• _What the task requires_
Find every line in the listing below that includes the word "pinky", then give only how many there are.

• _Record extracts_
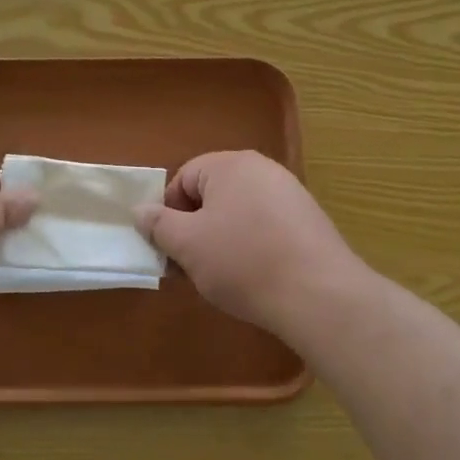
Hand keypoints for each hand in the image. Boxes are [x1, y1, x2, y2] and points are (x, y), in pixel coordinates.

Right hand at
...
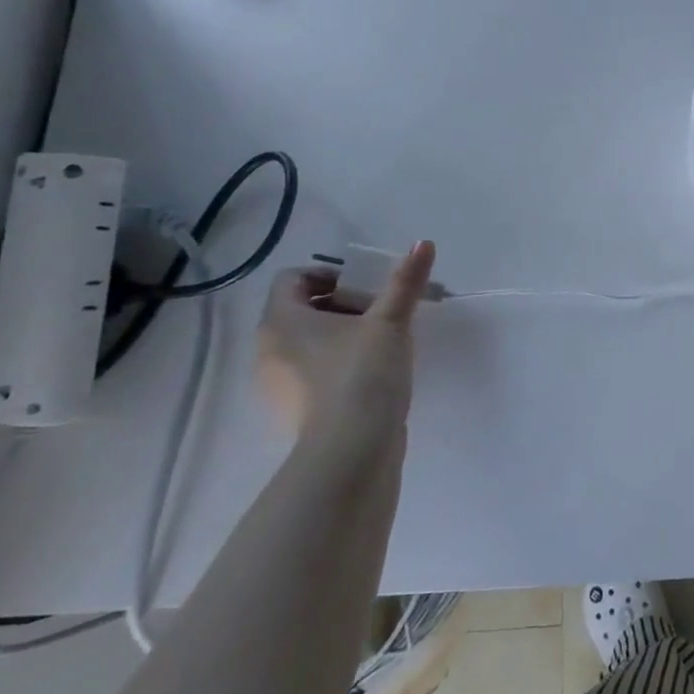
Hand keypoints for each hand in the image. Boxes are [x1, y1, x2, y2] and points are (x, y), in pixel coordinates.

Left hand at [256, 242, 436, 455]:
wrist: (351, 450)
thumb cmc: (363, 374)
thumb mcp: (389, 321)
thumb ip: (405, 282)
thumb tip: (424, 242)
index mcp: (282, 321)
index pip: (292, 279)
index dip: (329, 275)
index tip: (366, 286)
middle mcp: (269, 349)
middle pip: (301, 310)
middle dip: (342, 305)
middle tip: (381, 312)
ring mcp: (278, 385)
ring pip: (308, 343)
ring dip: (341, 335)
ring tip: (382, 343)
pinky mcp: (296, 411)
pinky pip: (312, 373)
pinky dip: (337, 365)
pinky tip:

• _Written response_
4